Lester Erb

Biographical details
- Born: April 22, 1969 (age 56) Milton, Pennsylvania

Playing career
- 1988–1990: Bucknell

Coaching career (HC unless noted)
- 1991–1993: Hobart (Wide Receivers)
- 1994–1996: Syracuse (Assistant)
- 1997–1998: Baltimore Ravens (Assistant)
- 1999: Army (TE)
- 2000–2007: Iowa (WR/ST)
- 2008–2012: Iowa (RB/ST)
- 2013–2016: Nevada (RB/ST)
- 2017: Rutgers (RB)
- 2018–2019: Rutgers (WR)

= Lester Erb =

American football player and coach (born 1969)

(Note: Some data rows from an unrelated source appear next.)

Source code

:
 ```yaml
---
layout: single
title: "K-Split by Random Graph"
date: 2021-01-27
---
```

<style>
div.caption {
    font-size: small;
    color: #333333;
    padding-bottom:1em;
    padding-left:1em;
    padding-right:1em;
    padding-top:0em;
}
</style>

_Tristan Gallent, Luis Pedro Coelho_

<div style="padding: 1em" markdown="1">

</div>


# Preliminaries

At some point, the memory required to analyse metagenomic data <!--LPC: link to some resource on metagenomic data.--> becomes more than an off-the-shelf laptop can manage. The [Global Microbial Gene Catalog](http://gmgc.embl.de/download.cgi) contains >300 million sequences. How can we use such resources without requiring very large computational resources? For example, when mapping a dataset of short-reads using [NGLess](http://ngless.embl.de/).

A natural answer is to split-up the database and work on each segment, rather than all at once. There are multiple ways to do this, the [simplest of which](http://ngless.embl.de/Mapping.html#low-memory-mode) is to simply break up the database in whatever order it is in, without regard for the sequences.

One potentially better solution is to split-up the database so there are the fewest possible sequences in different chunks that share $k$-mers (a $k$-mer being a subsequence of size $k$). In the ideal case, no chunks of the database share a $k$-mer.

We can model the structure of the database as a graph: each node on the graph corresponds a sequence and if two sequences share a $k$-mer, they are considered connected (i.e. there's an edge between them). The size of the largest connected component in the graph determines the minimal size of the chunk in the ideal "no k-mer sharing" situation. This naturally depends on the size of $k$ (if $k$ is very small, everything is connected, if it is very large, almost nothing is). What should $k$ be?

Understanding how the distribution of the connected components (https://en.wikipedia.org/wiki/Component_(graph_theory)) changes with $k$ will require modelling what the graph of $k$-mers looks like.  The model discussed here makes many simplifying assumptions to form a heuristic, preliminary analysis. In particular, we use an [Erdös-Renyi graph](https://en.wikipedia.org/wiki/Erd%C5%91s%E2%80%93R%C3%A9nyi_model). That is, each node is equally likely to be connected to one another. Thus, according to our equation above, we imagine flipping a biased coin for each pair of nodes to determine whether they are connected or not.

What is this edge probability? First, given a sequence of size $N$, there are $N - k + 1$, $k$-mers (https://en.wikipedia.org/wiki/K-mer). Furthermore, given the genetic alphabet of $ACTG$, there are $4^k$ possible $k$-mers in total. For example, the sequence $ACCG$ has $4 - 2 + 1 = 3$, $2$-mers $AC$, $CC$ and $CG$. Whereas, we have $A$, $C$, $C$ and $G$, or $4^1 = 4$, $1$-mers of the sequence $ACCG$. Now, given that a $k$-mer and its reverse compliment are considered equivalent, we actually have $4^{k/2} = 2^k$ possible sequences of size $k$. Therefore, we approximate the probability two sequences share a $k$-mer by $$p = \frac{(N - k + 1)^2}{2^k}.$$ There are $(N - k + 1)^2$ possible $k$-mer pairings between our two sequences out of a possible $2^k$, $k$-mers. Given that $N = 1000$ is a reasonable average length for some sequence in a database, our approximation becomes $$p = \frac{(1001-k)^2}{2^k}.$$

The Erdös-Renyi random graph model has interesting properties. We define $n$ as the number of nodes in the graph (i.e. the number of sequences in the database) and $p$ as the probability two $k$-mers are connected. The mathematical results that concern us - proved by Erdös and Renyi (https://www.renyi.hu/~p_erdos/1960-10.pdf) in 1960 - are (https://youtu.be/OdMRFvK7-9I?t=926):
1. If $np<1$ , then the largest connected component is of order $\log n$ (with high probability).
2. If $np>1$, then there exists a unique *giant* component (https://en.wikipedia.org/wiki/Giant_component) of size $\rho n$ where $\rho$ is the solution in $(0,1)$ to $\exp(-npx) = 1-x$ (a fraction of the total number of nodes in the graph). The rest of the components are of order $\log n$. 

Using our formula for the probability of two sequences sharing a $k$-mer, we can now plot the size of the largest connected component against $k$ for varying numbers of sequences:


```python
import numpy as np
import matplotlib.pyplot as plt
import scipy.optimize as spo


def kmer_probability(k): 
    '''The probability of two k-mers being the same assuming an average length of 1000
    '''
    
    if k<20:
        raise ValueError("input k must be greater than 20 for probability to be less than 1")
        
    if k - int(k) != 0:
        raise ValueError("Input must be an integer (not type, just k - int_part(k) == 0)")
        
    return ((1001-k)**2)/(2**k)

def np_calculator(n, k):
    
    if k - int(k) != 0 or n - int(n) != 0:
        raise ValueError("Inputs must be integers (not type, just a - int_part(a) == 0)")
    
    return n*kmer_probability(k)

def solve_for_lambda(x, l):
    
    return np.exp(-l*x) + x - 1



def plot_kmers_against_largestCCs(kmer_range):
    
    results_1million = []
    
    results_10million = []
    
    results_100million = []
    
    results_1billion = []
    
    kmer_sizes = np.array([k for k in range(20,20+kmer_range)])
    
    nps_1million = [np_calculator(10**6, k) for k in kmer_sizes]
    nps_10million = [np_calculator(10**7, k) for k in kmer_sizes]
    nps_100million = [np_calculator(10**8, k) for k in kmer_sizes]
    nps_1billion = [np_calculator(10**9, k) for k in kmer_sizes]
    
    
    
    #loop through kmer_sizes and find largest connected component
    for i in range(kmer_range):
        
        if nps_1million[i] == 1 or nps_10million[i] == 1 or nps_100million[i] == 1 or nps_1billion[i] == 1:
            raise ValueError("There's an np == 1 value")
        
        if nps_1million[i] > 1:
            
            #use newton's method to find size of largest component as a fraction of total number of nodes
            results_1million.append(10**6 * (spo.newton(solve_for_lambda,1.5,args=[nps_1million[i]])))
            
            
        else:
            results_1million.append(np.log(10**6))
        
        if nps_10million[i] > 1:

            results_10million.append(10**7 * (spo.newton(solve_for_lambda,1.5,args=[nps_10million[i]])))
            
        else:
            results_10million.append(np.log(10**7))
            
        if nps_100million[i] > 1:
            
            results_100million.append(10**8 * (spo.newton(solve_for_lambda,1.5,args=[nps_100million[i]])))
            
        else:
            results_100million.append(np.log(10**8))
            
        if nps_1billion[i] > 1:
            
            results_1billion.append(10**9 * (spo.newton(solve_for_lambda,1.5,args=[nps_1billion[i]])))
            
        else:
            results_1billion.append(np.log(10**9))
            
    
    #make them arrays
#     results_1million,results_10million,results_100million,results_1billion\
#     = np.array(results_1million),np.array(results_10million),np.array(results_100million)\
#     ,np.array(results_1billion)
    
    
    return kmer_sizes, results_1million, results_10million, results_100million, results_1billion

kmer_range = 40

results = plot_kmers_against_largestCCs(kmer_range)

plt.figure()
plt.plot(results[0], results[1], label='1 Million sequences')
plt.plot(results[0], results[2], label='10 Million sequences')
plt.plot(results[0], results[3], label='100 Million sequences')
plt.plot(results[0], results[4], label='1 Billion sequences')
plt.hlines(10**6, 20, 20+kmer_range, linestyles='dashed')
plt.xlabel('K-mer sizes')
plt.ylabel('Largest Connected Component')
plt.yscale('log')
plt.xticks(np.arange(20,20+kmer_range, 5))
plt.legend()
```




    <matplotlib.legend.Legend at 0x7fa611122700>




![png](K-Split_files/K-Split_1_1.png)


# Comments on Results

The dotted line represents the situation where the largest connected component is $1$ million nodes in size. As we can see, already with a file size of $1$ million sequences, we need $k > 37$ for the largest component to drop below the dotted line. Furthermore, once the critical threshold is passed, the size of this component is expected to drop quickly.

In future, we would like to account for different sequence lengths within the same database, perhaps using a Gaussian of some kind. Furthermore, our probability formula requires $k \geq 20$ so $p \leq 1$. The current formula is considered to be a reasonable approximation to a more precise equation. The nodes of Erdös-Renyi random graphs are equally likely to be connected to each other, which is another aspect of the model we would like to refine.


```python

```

Lester L. Erb (born April 22, 1969) is an American Football coach and former player. He formerly was the running back coach and wide receivers coach at Rutgers University.

==Coaching career==

===Baltimore Ravens===
Lester Erb was an offensive quality control coach for the Baltimore Ravens for two seasons.

===Iowa Hawkeyes===
After a year coaching tight ends at Army, Erb joined the former Ravens offensive line and assistant head coach Kirk Ferentz one year after Ferentz became the Iowa head coach, and coached running backs and wide receivers there. Erb was named one of the top recruiters in the nation while coaching at Iowa.

===Nevada===
Erb spent a four years coaching special teams and running backs at Nevada.

===Rutgers===
On January 6, 2017, it was announced that Erb would be leaving to take over as the running back coach for Rutgers. In 2018 it was decided that Erb would switch from coaching running backs to wide receivers. When Greg Schiano retook control of the program in 2020 it was announced that Erb would no longer be coaching for the Rutgers Scarlet Knights.